Ad un breve excursus sulla storia dei primi riusciti esperimenti di clonazione animale, che risalgono non alla pecora Dolly, ma agli anni 60, il prof. Baralle ha fatto seguire un’esposizione sulla natura delle cellule staminali e la loro differenziazione, a seconda della loro origine, in embrionali o c.d. adulte.
Anche in risposta ad alcune domande da parte del folto pubblico, il prof. Baralle ha spiegato che allo stato non esistono dimostrazioni sperimentali sull’utilità di queste cellule “toti o pluripotenti” per la cura di malattie dell’uomo: in particolare quelle embrionali non hanno dato alcun apprezzabile risultato. Sono, pertanto, argomenti suggestivi ma non fondati quelli portati da chi prospetta l'imminenza della soluzione, grazie alle staminali, di gravi infermità come il parkinson, il diabete, ecc.
Il relatore ha evidenziato come le acquisizioni della scienza e della loro eventuale applicazione tecnica hanno bisogno di tempo per essere verificate. Così ha citato alcuni esempi di ricerche che avevano suscitato grandi aspettative, poi tradite. E’ stato anche evidenziato come i gruppi di ricerca devono ottenere finanziamenti per il loro lavoro e che soprattutto le applicazioni mediche risultano utili a chi investe. Pertanto, è naturale che, talvolta, vengano prospettati programmi di sviluppo di certe tecniche che sono più mere speranze che obiettivi realistici.
Il prof. Baralle ha pertanto concluso che, allo stato della ricerca, risulta pericoloso l’utilizzo di cellule staminali sull’uomo, perché non se ne conoscono gli effetti; sarebbe invece opportuna un’adeguata sperimentazione sugli animali.

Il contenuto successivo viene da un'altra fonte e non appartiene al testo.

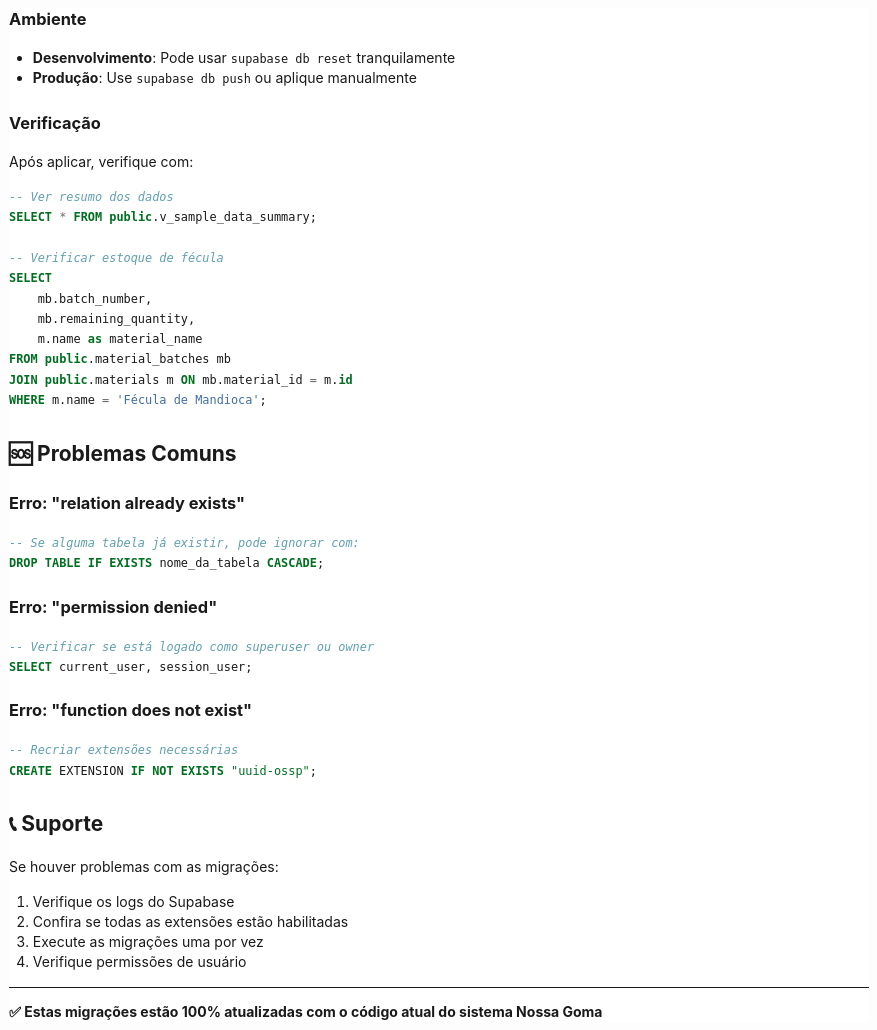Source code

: ### Ambiente
- **Desenvolvimento**: Pode usar `supabase db reset` tranquilamente
- **Produção**: Use `supabase db push` ou aplique manualmente

### Verificação
Após aplicar, verifique com:
```sql
-- Ver resumo dos dados
SELECT * FROM public.v_sample_data_summary;

-- Verificar estoque de fécula
SELECT 
    mb.batch_number,
    mb.remaining_quantity,
    m.name as material_name
FROM public.material_batches mb
JOIN public.materials m ON mb.material_id = m.id
WHERE m.name = 'Fécula de Mandioca';
```

## 🆘 Problemas Comuns

### Erro: "relation already exists"
```sql
-- Se alguma tabela já existir, pode ignorar com:
DROP TABLE IF EXISTS nome_da_tabela CASCADE;
```

### Erro: "permission denied"
```sql
-- Verificar se está logado como superuser ou owner
SELECT current_user, session_user;
```

### Erro: "function does not exist"
```sql
-- Recriar extensões necessárias
CREATE EXTENSION IF NOT EXISTS "uuid-ossp";
```

## 📞 Suporte

Se houver problemas com as migrações:
1. Verifique os logs do Supabase
2. Confira se todas as extensões estão habilitadas
3. Execute as migrações uma por vez
4. Verifique permissões de usuário

---

**✅ Estas migrações estão 100% atualizadas com o código atual do sistema Nossa Goma** 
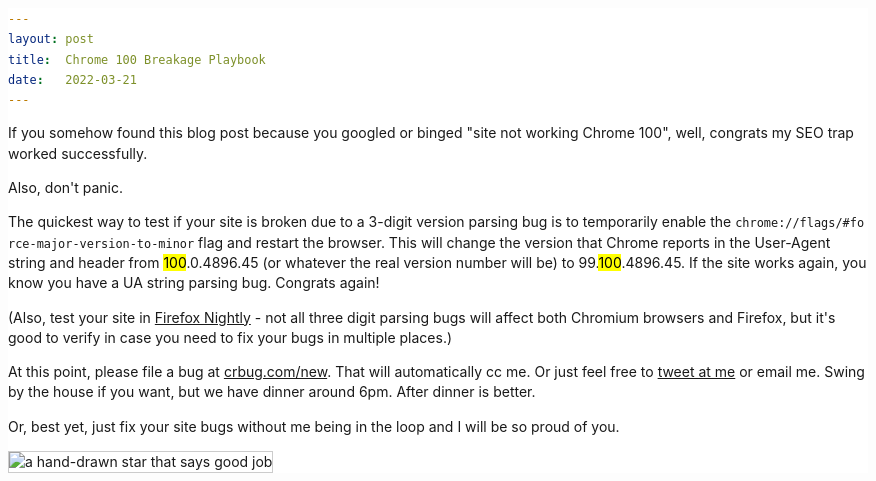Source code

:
```yaml
---
layout: post
title:  Chrome 100 Breakage Playbook
date:   2022-03-21
---
```


If you somehow found this blog post because you googled or binged "site not working Chrome 100", well, congrats my SEO trap worked successfully.

Also, don't panic.

The quickest way to test if your site is broken due to a 3-digit version parsing bug is to temporarily enable the `chrome://flags/#force-major-version-to-minor` flag and restart the browser. This will change the version that Chrome reports in the User-Agent string and header from <mark>100</mark>.0.4896.45 (or whatever the real version number will be) to 99.<mark>100</mark>.4896.45. If the site works again, you know you have a UA string parsing bug. Congrats again!

(Also, test your site in [Firefox Nightly][fx] - not all three digit parsing bugs will affect both Chromium browsers and Firefox, but it's good to verify in case you need to fix your bugs in multiple places.)

At this point, please file a bug at [crbug.com/new][bug]. That will automatically cc me. Or just feel free to [tweet at me][tweet] or email me. Swing by the house if you want, but we have dinner around 6pm. After dinner is better.

Or, best yet, just fix your site bugs without me being in the loop and I will be so proud of you.

<img alt="a hand-drawn star that says good job" src="https://miketaylr.com/posts/assets/goldstar.png" style="border:1px solid #ccc; width: 100%">


[tweet]: https://twitter.com/miketaylr
[bug]: https://bugs.chromium.org/p/chromium/issues/entry?template=Defect&cc=miketaylr@chromium.org
[fx]: https://www.mozilla.org/en-US/firefox/channel/desktop/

Il dott. Fabio Ermili, chirurgo esperto di bioetica, ha poi trattato il tema sotto il profilo delle implicazioni etiche ed ha evidenziato che, mentre per le cellule staminali c.d. adulte non c’è problema, per quelle embrionali non si può che constatare l’assenza di soluzione di continuità tra l’embrione e lo sviluppo e la nascita di un uomo. E’, dunque, inaccettabile usare l’embrione come mezzo di ricerca, anziché tutelarlo.